Sibel Karakız kullanıcısının resmi
Yarın maratonun varış noktasına son adımımızı atarken, zafer bayrağı açacağız geleceğe! (Umut ediyordu.) Bir süre yatağın başında dikildi kaldı. Ardından da, vahşi bir hayvan gibi üstüne abandı kızın...

 
TECAVÜZ
Sınava bir gün kalmıştı. Yıllarca verdiği emeğinin karşılığını almak istiyordu artık. Her şey yolundaydı. O son günde, kitabı kalemi bırakmış, yorulan zihnini dinlendiriyor, gireceği sınava yoğunlaşıyordu. Hanife, tam da o gün Elif’i ziyarete geldi. Hem sınıf arkadaşı, hem komşuydular. Sınavla ilgili sohbet ediyor, bir yandan da çaylarını yudumluyorlardı.
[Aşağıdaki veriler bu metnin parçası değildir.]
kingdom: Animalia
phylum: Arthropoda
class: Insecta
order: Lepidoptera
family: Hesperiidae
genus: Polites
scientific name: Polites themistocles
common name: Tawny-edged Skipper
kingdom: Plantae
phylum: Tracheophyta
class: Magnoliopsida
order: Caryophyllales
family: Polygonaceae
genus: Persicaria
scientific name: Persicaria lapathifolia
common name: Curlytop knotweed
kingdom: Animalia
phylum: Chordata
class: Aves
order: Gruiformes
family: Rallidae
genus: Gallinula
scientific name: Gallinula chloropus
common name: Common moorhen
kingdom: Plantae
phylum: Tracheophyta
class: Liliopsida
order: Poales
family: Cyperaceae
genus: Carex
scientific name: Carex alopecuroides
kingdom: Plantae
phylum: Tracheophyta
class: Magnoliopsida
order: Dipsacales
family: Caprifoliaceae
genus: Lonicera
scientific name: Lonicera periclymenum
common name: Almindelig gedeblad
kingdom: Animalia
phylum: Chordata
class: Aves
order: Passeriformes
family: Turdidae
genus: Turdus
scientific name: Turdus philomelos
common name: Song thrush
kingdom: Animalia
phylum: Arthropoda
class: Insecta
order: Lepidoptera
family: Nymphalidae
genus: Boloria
“Elif ’cim, eminim ikimiz de aynı üniversiteyi kazanacağız. Şimdiki gibi üniversite hayatımız da birlikte geçecektir.” dedi Hanife.
“Kazanacağız tabi ki arkadaşım! Mutlaka kazanacağız. Koca bir yıl nefes almadan çalıştık. İyi puan almamak için hiçbir neden yok. Sen gönlünü ferah tut. Yarın maratonun varış noktasına son adımımızı atarken, zafer bayrağı açacağız geleceğe!” deyip, boşalan bardaklarına çay doldurmak için yerinden kalktı Elif. Her ikisi de, en doğal hakları olan, u-mutlu hayaller kuruyorlardı.  Tam o sırada ev telefonu çaldı. Genellikle akrabaların aradığını bildiği için, Elif açmadı. Annesi koşup geldi mutfaktan. Ahizeyi kaldırdı:
 “Aloo” kelimesinin ardında bir süre sessizlik oldu. Yere yığıldı kaldı o anda. Dizlerini dövüyor, bir yandan da, “Eyvah eyvah!” diye feryat ediyordu. Elif, elindeki çay bardaklarını sehpanın üstüne bırakıp annesinin yanına koştu telaşla.
“Anneciğim ne oldu? Sen iyi misin?” dedi. 
“Dayın, dayın! Dayın kaza yapmış kızım. Yoğun bakımdaymış.”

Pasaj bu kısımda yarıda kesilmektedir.